Alba also reminds us to know our place.

If you’re in a position of authority, you can use it unapologetically to gain support and delegate. You shouldn’t have to worry about what people will think of a task you’re assigning. It has nothing to do with personal respect and everything to do with professional respect and getting the job done.

There isn’t competition or divide between choosing to please others or choosing personal growth. You can do both at the same time, although it’s easy to think that you should or need to put others first.

“You, as a person or subject, have to authorize yourself to do whatever you want.”

Alba mentioned that her biggest take away is when she learned to focus on her career and her goals instead of the goals and ideas of others. Besides feeling more fulfilled and inspired by her work, Alba notes that there is also a certain level of calm that you can get from finally learning fueling yourself.

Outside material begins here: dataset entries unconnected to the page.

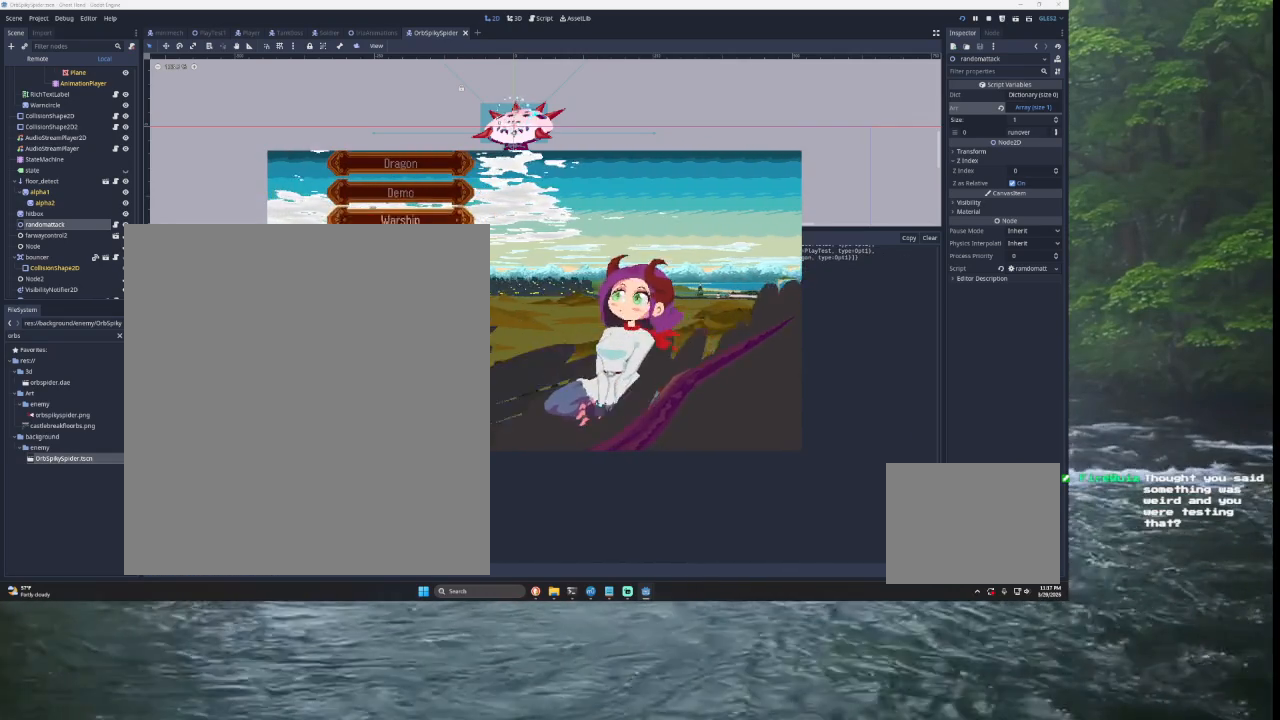
{"buttons": [], "left_stick": "down", "right_stick": "center", "events": [[167, "left_stick", "down"], [333, "left_stick", "center"], [433, "left_stick", "down"]]}
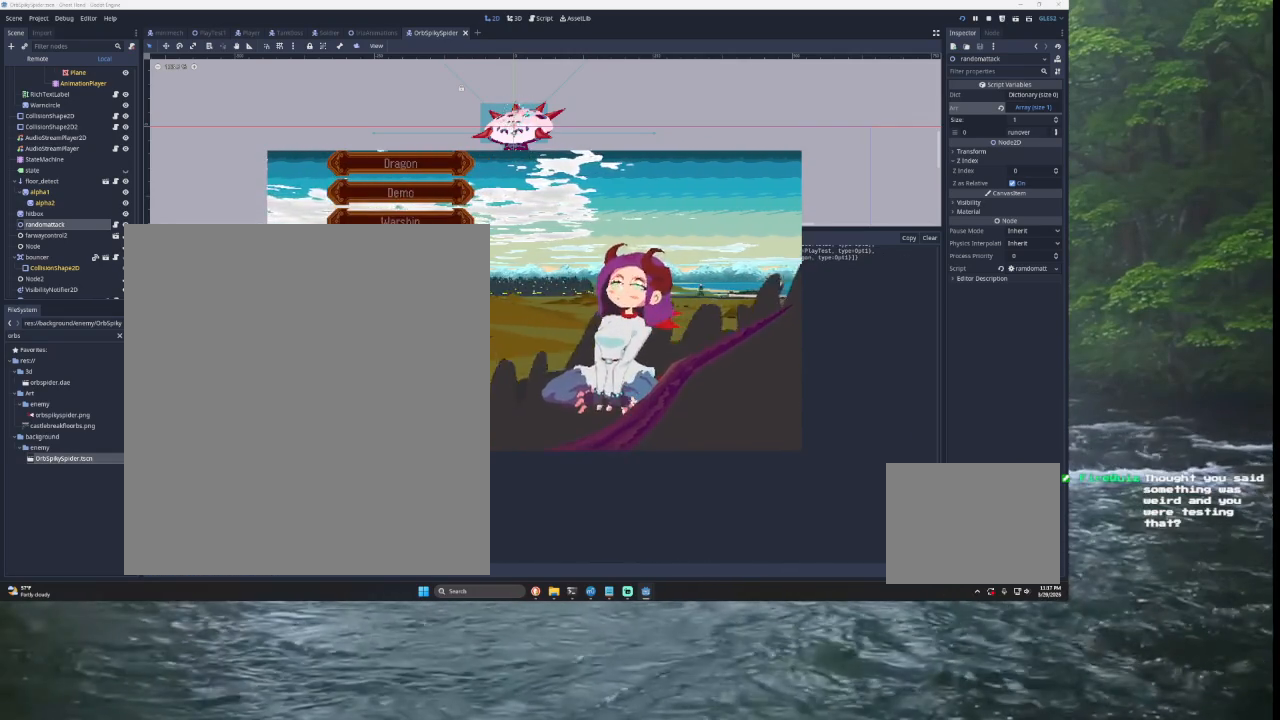
{"buttons": [], "left_stick": "center", "right_stick": "center", "events": [[67, "left_stick", "center"], [167, "left_stick", "up"], [300, "left_stick", "down"], [467, "left_stick", "center"]]}
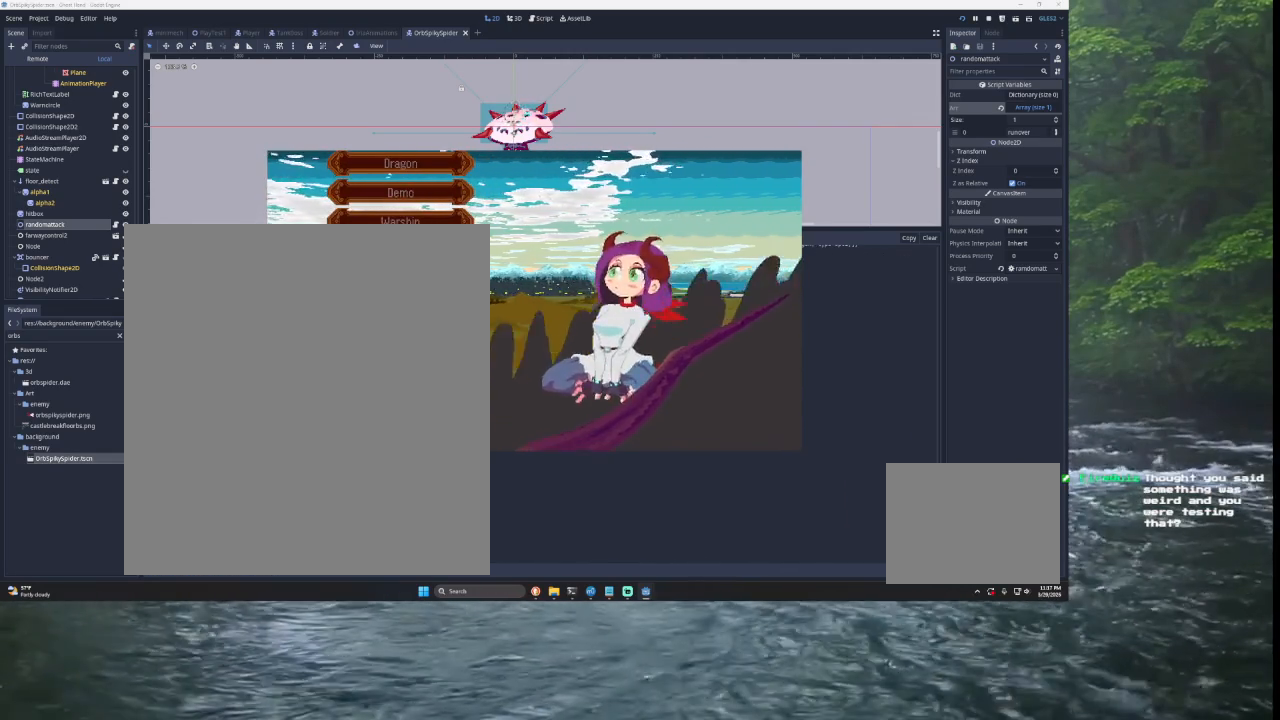
{"buttons": ["SQUARE"], "left_stick": "center", "right_stick": "center", "events": [[33, "left_stick", "up"], [200, "left_stick", "center"], [300, "left_stick", "down"], [433, "left_stick", "center"], [500, "SQUARE", "down"]]}
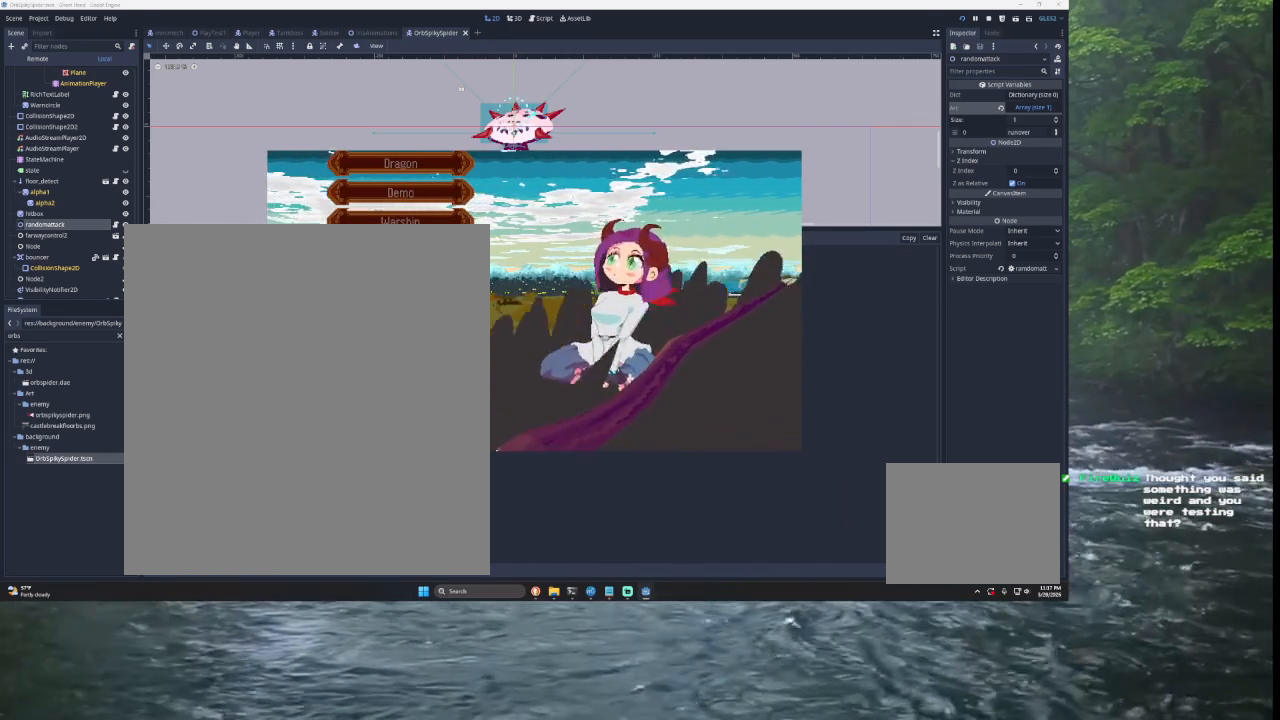
{"buttons": [], "left_stick": "down", "right_stick": "center", "events": [[133, "SQUARE", "up"], [433, "left_stick", "down"]]}
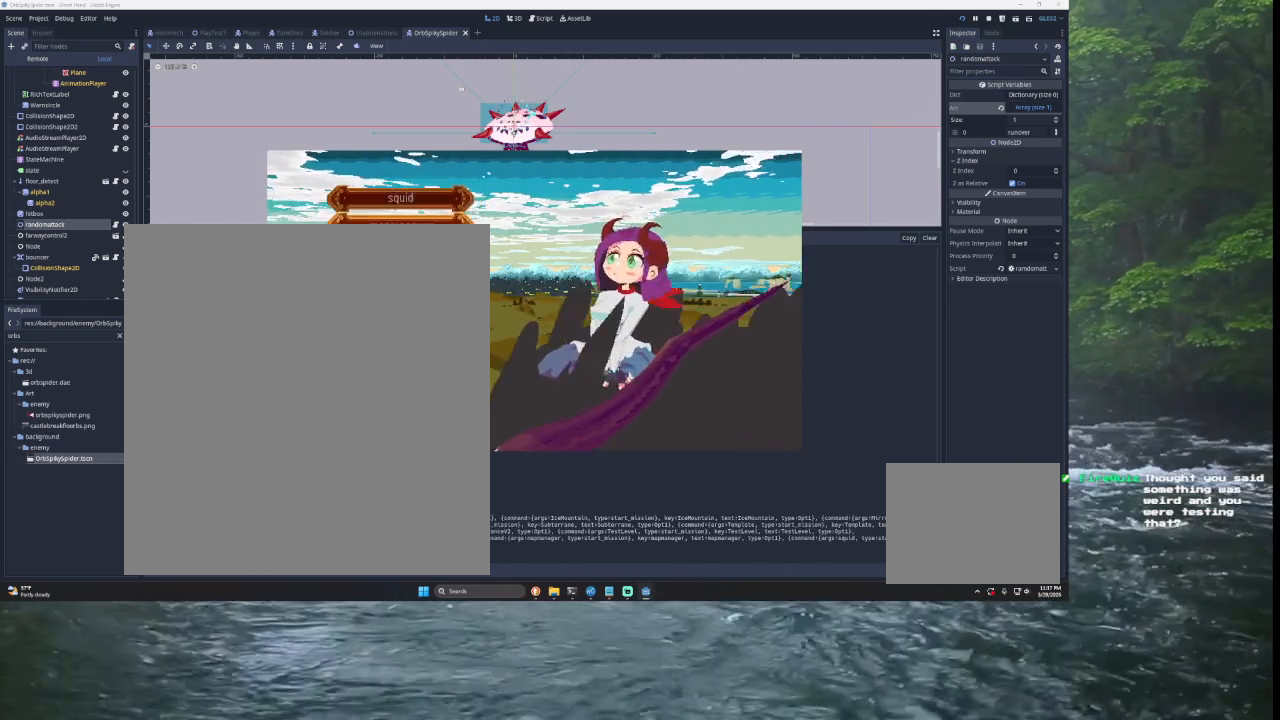
{"buttons": [], "left_stick": "center", "right_stick": "center", "events": [[33, "left_stick", "center"], [100, "left_stick", "down"], [433, "left_stick", "center"]]}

What you can learn from Alba:

Don’t be afraid to speak up, especially in a professional setting. Know that you’re where you are because of your hard work, ability, talent and drive. Alba reminds us that you shouldn’t feel intimidated, although that’s so much easier said than done. Understand who’s there to guide you and who’s meant to push you and remember that your goals should come first. Feeling happy and fulfilled by your job is more worthwhile than simply feeling accepted by the people you work with. It’s all balance and it’s learned with time and experience.